Energy consumption labelling for new air-conditioning and ventilation systems
Climate neutral building stock
The energy concept and the energy turnaround resolutions of the German government stipulate that the building stock shall be almost climate-neutral by 2050. Air-conditioning and ventilation systems, such as those typically used in non-residential buildings, consume considerable amounts of energy and thus offer great potential for energy savings. How can such systems be planned, installed and operated in an energy-efficient manner that is tailored to requirements? This project develops a quality assurance process with energy labelling for new air conditioning and ventilation systems in order to improve the energy efficiency of the systems.
Energy labelling for existing installations
Refrigeration and air conditioning systems offer high energy-saving potential both in new buildings and in existing buildings: the systems are often oversized and the operating settings suboptimal. In addition, many existing systems are outdated and their components are inefficient. For this reason, the "Efficiency Calculator for Air Conditioning and Ventilation" was developed in a previous project to assess existing systems: It transfers the efficiency classes known and proven from EU energy labels to the complex area of air conditioning and ventilation systems. For energy inspections of existing systems, the Efficiency Calculator thus improves the pertinence of results and helps giving better insights to clients.
Energy consumption labelling for new air conditioning and ventilation systems
There is a similar need for new installations: The building technology of non-residential buildings is usually complex and demanding in terms of planning, commissioning and operation. This applies in particular to air conditioning and ventilation technology.
Energy labelling for new installations can make clients more willing to invest in efficient systems, while at the same time being a crucial aid to quality assurance from planning to installation and commissioning. It therefore has the potential to be an effective instrument for energy saving.

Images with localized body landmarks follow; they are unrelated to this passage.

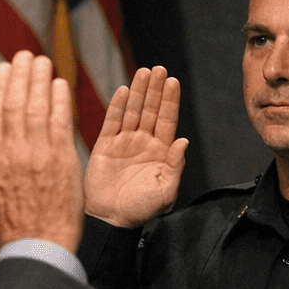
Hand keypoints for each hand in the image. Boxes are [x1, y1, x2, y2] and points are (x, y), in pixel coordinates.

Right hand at [0, 51, 82, 250]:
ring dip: (40, 81)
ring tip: (43, 61)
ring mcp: (38, 154)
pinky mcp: (62, 160)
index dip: (0, 87)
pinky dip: (60, 101)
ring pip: (37, 108)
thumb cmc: (10, 223)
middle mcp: (12, 151)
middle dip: (20, 75)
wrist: (38, 245)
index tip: (5, 68)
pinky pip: (60, 123)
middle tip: (25, 54)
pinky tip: (61, 84)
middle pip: (15, 104)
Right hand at [85, 66, 188, 228]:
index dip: (170, 101)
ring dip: (139, 92)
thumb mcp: (165, 191)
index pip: (167, 121)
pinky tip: (124, 91)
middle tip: (159, 68)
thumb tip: (184, 140)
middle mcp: (144, 143)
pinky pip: (113, 121)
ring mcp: (124, 142)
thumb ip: (175, 166)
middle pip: (151, 110)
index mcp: (161, 152)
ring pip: (133, 111)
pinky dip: (118, 106)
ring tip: (144, 72)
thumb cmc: (141, 210)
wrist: (111, 220)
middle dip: (155, 90)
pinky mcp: (105, 145)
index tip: (173, 81)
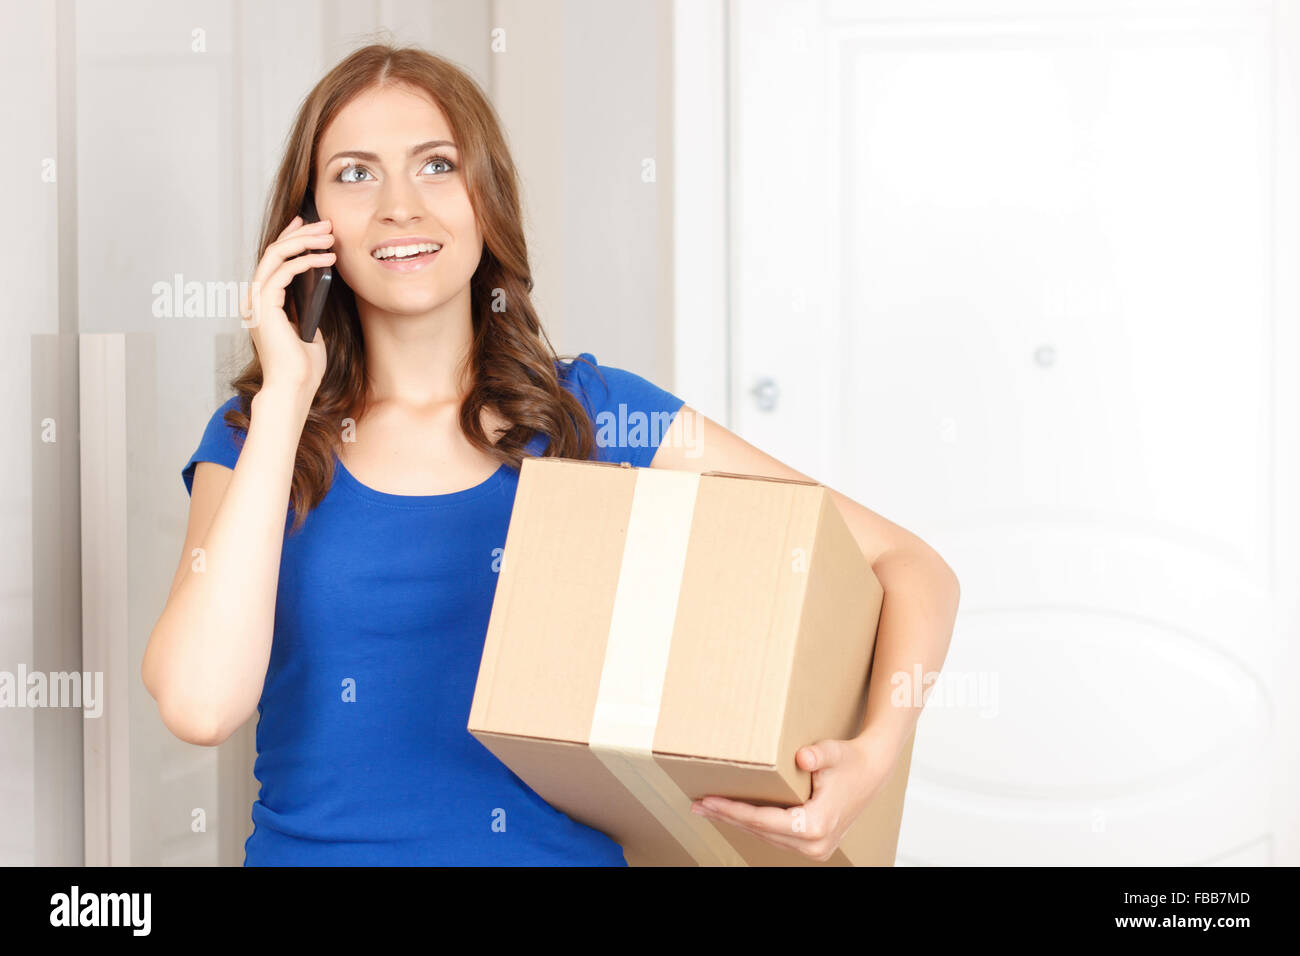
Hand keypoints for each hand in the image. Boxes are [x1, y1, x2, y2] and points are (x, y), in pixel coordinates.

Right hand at [240, 214, 334, 396]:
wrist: (294, 388)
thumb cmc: (302, 367)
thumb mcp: (308, 329)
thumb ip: (306, 308)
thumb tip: (316, 286)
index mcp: (262, 304)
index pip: (273, 261)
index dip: (290, 239)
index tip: (311, 225)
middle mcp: (254, 299)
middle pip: (273, 252)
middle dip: (300, 233)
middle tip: (325, 224)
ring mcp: (256, 301)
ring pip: (276, 255)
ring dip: (305, 242)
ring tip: (330, 238)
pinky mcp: (264, 306)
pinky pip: (284, 271)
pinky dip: (306, 261)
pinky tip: (327, 259)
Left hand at [689, 735, 894, 861]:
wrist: (873, 771)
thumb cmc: (850, 760)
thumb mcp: (833, 752)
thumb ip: (818, 754)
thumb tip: (803, 757)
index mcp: (816, 825)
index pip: (763, 820)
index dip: (733, 810)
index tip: (708, 800)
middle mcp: (815, 844)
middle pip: (760, 831)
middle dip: (727, 816)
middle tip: (697, 805)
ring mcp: (815, 849)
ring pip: (766, 836)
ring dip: (737, 822)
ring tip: (709, 808)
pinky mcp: (814, 845)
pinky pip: (776, 836)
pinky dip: (754, 825)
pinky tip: (734, 814)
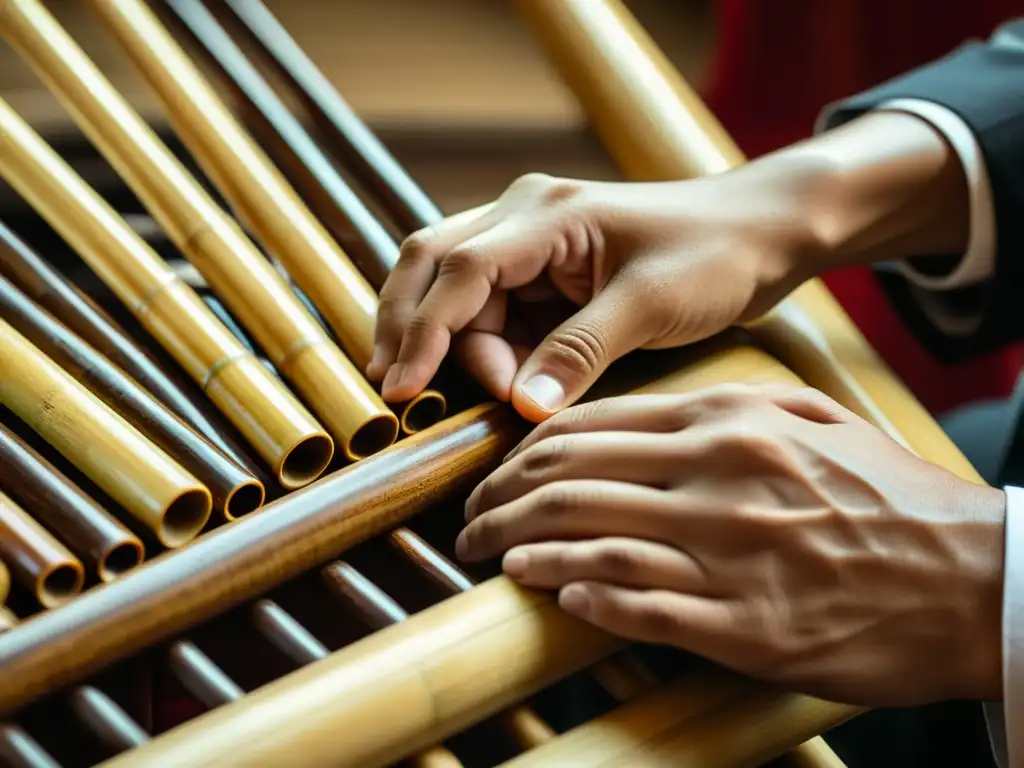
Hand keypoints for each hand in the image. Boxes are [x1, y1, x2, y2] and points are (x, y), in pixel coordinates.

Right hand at [368, 171, 814, 420]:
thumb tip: (521, 408)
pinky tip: (485, 386)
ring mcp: (530, 246)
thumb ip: (582, 352)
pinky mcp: (545, 277)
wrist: (759, 235)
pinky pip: (493, 313)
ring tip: (444, 398)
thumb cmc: (714, 254)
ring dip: (448, 347)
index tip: (401, 390)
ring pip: (456, 293)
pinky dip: (482, 351)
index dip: (423, 331)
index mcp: (545, 214)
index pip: (460, 270)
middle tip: (392, 392)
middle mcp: (524, 220)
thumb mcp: (650, 304)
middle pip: (433, 266)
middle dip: (406, 327)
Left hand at [455, 383, 1005, 705]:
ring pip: (586, 540)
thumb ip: (722, 413)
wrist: (972, 576)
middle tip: (468, 519)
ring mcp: (727, 552)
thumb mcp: (808, 420)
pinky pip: (636, 605)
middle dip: (500, 500)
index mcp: (727, 421)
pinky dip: (580, 595)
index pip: (587, 426)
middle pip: (569, 480)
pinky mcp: (742, 623)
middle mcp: (717, 478)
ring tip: (486, 557)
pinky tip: (552, 593)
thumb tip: (634, 430)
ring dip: (520, 549)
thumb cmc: (885, 495)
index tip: (495, 473)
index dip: (522, 451)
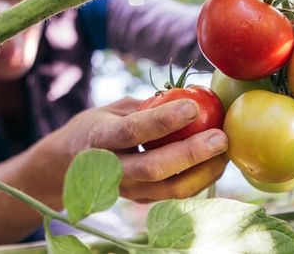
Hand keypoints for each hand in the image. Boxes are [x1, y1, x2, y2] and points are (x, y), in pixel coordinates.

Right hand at [48, 97, 227, 202]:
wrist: (68, 165)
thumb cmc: (99, 126)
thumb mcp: (114, 109)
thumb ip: (148, 106)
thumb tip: (193, 93)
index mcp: (100, 138)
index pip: (133, 131)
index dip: (164, 120)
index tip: (194, 106)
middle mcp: (111, 169)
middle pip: (154, 168)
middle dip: (192, 153)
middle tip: (221, 137)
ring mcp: (126, 190)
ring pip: (169, 189)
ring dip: (204, 172)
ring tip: (226, 150)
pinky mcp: (141, 200)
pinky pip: (175, 194)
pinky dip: (200, 180)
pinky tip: (217, 163)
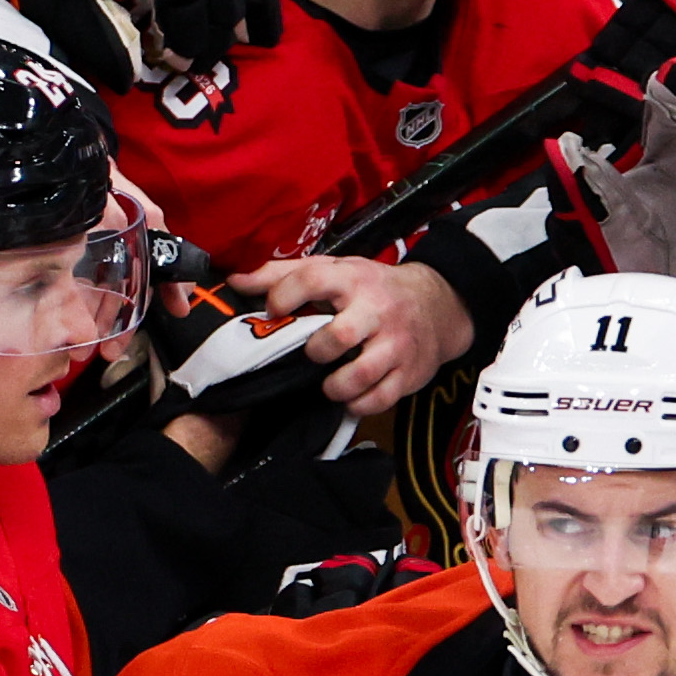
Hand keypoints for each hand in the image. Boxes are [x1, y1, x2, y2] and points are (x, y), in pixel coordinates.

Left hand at [233, 253, 471, 414]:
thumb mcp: (334, 271)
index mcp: (353, 279)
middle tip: (312, 353)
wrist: (438, 304)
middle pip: (337, 337)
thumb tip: (236, 281)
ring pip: (359, 374)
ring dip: (334, 385)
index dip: (283, 297)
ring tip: (328, 381)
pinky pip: (378, 400)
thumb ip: (283, 275)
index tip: (274, 311)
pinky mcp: (408, 374)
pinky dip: (357, 404)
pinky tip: (350, 395)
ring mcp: (396, 344)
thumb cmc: (372, 288)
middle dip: (315, 351)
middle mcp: (376, 310)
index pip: (311, 280)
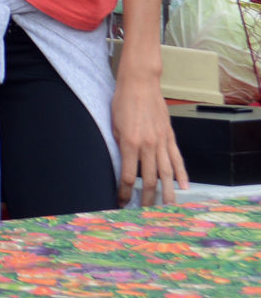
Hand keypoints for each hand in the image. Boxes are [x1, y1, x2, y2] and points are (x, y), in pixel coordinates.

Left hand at [111, 59, 188, 205]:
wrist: (140, 83)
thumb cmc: (122, 101)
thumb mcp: (113, 124)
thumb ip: (119, 145)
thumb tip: (122, 163)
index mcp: (130, 143)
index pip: (129, 176)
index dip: (125, 192)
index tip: (121, 202)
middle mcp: (148, 145)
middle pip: (150, 180)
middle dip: (147, 199)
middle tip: (145, 214)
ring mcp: (161, 141)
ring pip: (167, 174)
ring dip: (168, 193)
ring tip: (167, 209)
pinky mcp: (170, 136)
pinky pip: (177, 159)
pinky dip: (181, 174)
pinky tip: (184, 188)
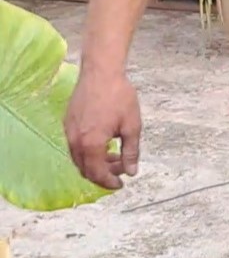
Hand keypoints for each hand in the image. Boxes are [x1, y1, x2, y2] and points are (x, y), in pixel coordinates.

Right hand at [63, 69, 141, 189]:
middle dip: (103, 174)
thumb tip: (132, 172)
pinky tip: (104, 144)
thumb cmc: (119, 96)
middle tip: (121, 170)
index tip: (121, 184)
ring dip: (96, 163)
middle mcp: (75, 141)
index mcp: (91, 144)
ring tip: (115, 156)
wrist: (101, 73)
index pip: (97, 174)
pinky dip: (88, 152)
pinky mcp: (67, 123)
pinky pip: (75, 147)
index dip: (109, 182)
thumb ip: (131, 151)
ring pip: (79, 159)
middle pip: (86, 170)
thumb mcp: (132, 126)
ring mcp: (69, 132)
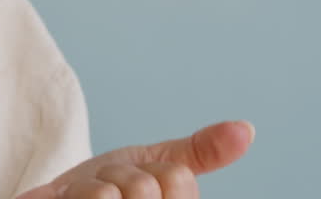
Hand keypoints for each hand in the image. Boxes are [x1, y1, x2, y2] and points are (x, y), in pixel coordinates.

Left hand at [15, 120, 254, 198]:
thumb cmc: (107, 188)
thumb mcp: (155, 164)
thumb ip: (198, 153)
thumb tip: (247, 128)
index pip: (179, 179)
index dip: (153, 173)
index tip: (138, 183)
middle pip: (145, 188)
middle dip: (122, 177)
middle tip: (111, 190)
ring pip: (111, 194)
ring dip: (93, 185)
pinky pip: (90, 198)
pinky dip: (73, 194)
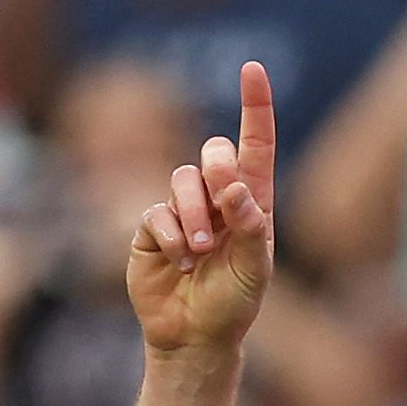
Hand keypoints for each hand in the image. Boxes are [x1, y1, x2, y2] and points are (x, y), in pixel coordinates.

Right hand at [128, 61, 275, 360]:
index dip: (255, 106)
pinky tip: (180, 260)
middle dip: (218, 170)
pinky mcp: (151, 227)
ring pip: (182, 179)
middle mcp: (216, 199)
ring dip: (194, 215)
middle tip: (224, 202)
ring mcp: (181, 210)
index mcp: (251, 202)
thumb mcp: (255, 269)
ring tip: (201, 251)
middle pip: (214, 152)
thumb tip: (236, 186)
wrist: (194, 337)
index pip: (255, 145)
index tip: (252, 69)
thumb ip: (251, 226)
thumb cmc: (233, 304)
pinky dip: (171, 236)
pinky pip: (156, 212)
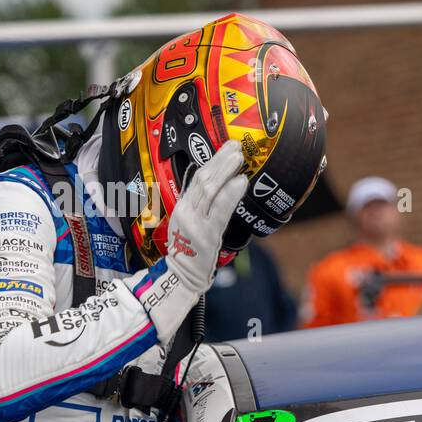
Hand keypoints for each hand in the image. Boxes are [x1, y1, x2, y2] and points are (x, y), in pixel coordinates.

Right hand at [134, 141, 246, 344]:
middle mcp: (187, 211)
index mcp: (183, 206)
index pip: (197, 178)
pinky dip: (230, 195)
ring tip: (239, 158)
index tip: (227, 148)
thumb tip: (219, 183)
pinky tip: (240, 183)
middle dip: (221, 160)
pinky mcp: (206, 235)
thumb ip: (201, 203)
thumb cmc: (189, 250)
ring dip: (226, 171)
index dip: (213, 161)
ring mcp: (195, 222)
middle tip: (236, 146)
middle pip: (204, 179)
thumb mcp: (190, 221)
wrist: (181, 276)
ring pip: (209, 191)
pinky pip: (219, 211)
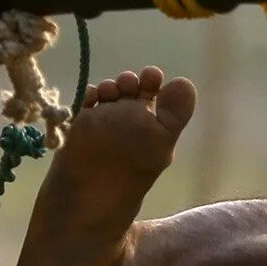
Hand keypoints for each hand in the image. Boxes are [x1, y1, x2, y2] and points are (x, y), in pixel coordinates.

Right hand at [59, 65, 196, 182]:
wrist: (87, 189)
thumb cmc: (126, 161)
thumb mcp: (160, 136)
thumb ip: (175, 111)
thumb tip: (184, 83)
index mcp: (153, 126)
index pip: (156, 96)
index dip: (153, 81)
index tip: (151, 76)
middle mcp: (131, 125)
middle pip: (130, 90)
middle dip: (128, 82)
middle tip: (126, 86)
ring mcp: (106, 126)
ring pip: (108, 95)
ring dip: (109, 87)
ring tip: (107, 94)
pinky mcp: (82, 128)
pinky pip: (86, 104)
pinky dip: (89, 96)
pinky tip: (90, 99)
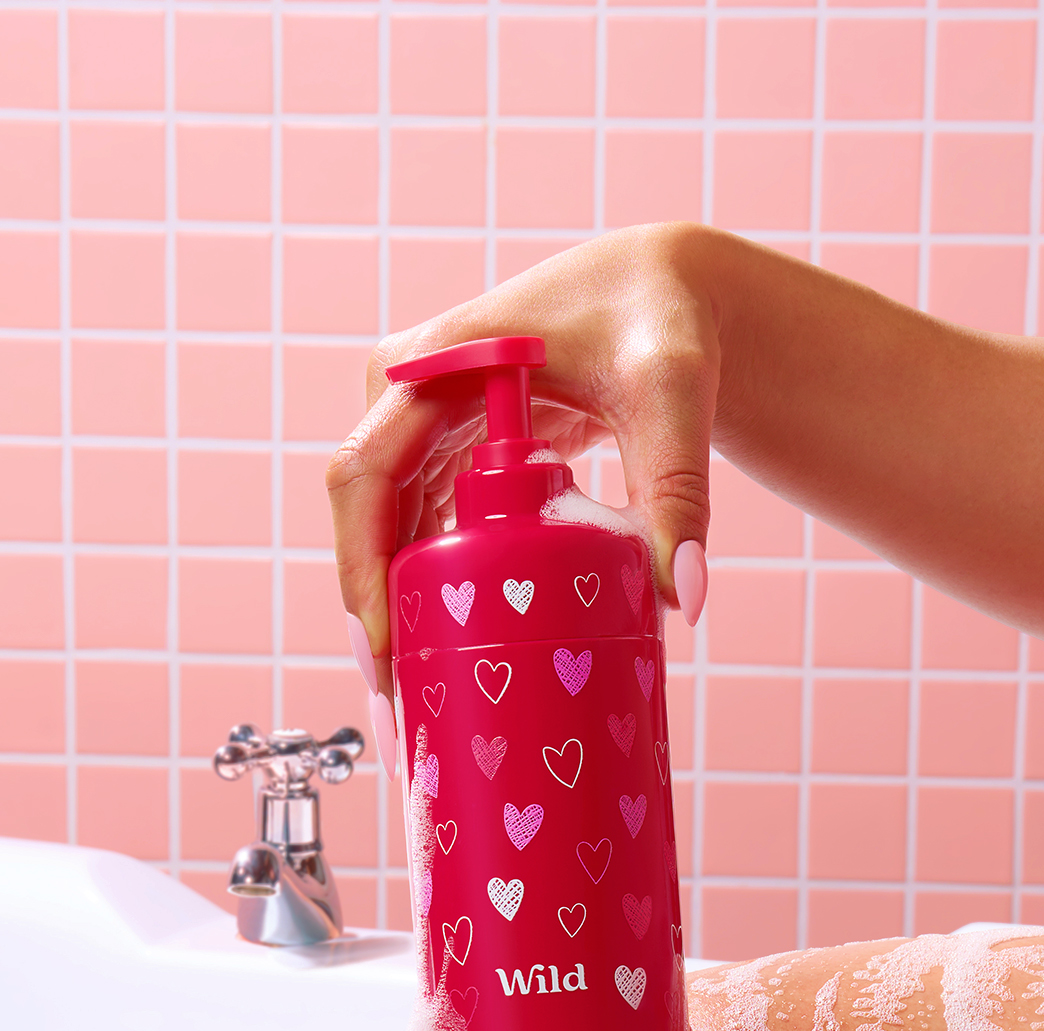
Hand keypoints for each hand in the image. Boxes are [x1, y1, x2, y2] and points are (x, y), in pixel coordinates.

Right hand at [327, 223, 720, 686]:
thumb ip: (679, 490)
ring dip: (395, 624)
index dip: (361, 570)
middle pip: (368, 525)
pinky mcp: (450, 458)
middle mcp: (413, 397)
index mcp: (436, 366)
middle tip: (399, 720)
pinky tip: (439, 664)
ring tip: (412, 717)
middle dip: (375, 624)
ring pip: (389, 542)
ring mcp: (426, 430)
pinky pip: (422, 538)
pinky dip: (427, 600)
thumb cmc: (656, 324)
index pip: (366, 478)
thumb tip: (682, 599)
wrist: (659, 296)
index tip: (382, 655)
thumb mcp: (672, 397)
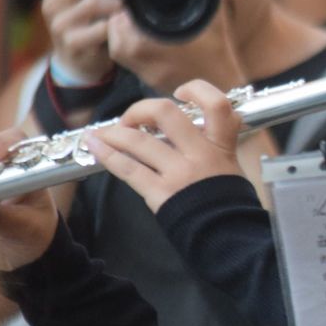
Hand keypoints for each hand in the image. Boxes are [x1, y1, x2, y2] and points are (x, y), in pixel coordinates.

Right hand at [41, 0, 120, 82]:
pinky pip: (99, 28)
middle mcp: (52, 3)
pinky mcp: (70, 42)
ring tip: (124, 8)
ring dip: (115, 3)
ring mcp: (59, 24)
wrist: (80, 61)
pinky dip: (114, 25)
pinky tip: (119, 25)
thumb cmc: (91, 22)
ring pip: (92, 3)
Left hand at [84, 80, 246, 212]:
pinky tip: (94, 146)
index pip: (217, 104)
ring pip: (138, 141)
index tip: (181, 93)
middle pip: (165, 113)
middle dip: (140, 110)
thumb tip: (186, 126)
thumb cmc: (228, 201)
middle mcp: (201, 153)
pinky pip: (128, 169)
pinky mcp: (161, 193)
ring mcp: (179, 173)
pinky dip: (107, 154)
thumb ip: (212, 144)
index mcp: (222, 144)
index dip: (196, 90)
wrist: (228, 235)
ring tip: (101, 133)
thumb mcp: (231, 165)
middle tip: (131, 119)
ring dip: (113, 133)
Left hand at [106, 0, 245, 95]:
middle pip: (115, 36)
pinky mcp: (148, 82)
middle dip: (119, 20)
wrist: (228, 90)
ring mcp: (146, 74)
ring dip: (121, 35)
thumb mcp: (217, 19)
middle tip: (131, 9)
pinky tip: (144, 39)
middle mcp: (146, 61)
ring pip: (117, 50)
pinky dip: (130, 48)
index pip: (122, 21)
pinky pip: (128, 62)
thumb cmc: (221, 55)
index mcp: (155, 44)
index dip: (124, 7)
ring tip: (135, 23)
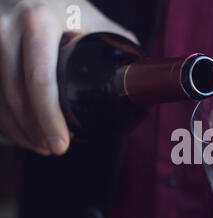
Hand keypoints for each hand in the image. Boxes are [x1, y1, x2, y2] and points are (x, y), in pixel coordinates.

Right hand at [0, 0, 136, 154]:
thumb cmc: (62, 3)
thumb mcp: (89, 15)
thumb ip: (114, 39)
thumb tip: (140, 71)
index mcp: (38, 20)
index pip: (41, 79)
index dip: (50, 118)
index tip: (63, 143)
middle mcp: (6, 26)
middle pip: (17, 95)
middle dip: (36, 131)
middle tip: (55, 149)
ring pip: (0, 98)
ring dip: (19, 129)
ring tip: (41, 144)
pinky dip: (4, 117)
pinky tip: (20, 130)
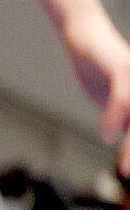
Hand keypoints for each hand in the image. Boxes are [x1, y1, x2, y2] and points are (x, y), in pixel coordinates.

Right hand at [62, 9, 129, 175]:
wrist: (84, 35)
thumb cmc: (99, 67)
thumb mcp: (111, 98)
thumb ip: (122, 119)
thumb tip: (122, 140)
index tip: (129, 174)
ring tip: (125, 171)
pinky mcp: (122, 69)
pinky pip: (122, 98)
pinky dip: (114, 118)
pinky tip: (106, 136)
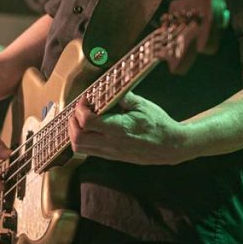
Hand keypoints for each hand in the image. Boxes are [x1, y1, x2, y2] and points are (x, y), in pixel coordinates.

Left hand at [67, 91, 188, 164]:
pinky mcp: (111, 156)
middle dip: (73, 121)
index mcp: (119, 128)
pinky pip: (88, 151)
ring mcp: (110, 152)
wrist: (169, 146)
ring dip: (74, 132)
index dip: (81, 108)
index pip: (88, 122)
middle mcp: (112, 143)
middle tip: (80, 109)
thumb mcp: (142, 105)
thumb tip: (107, 86)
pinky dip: (82, 139)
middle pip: (77, 138)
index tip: (86, 99)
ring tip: (81, 118)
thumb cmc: (158, 124)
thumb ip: (122, 96)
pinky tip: (89, 128)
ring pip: (79, 147)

Focus on quality assurance
In contrast to the efficiency calculator for air conditioning and ventilation for existing plants, which was developed in the previous project, the energy consumption labelling for new plants is not a snapshot of the current energy quality of the plant. Rather, it represents a process for quality assurance, which extends from the various planning phases to the awarding of contracts, to operations monitoring and support. This quality assurance and inspection process is at the heart of energy labelling for new installations.
For new plants, the method must be able to deal with technical unknowns: at the beginning of the process, the exact characteristics of the components are still unclear. At the end of the process, the plant is built and commissioned – now it must be evaluated whether the goal set at the beginning has been achieved. It is in the interest of all those involved to maintain quality assurance throughout the planning and construction phases in such a way that there are no unpleasant surprises during the commissioning test.
Energy labelling for new installations will be voluntary. It is essential that it is communicated so that stakeholders will use it. The present project therefore exchanges with planners, building owners and other stakeholders and elaborates guidelines and information that enable them to apply the label. The label itself must also be adapted to the requirements of new air conditioning and ventilation systems. Communication measures should address the important stakeholders in order to spread the label in the market.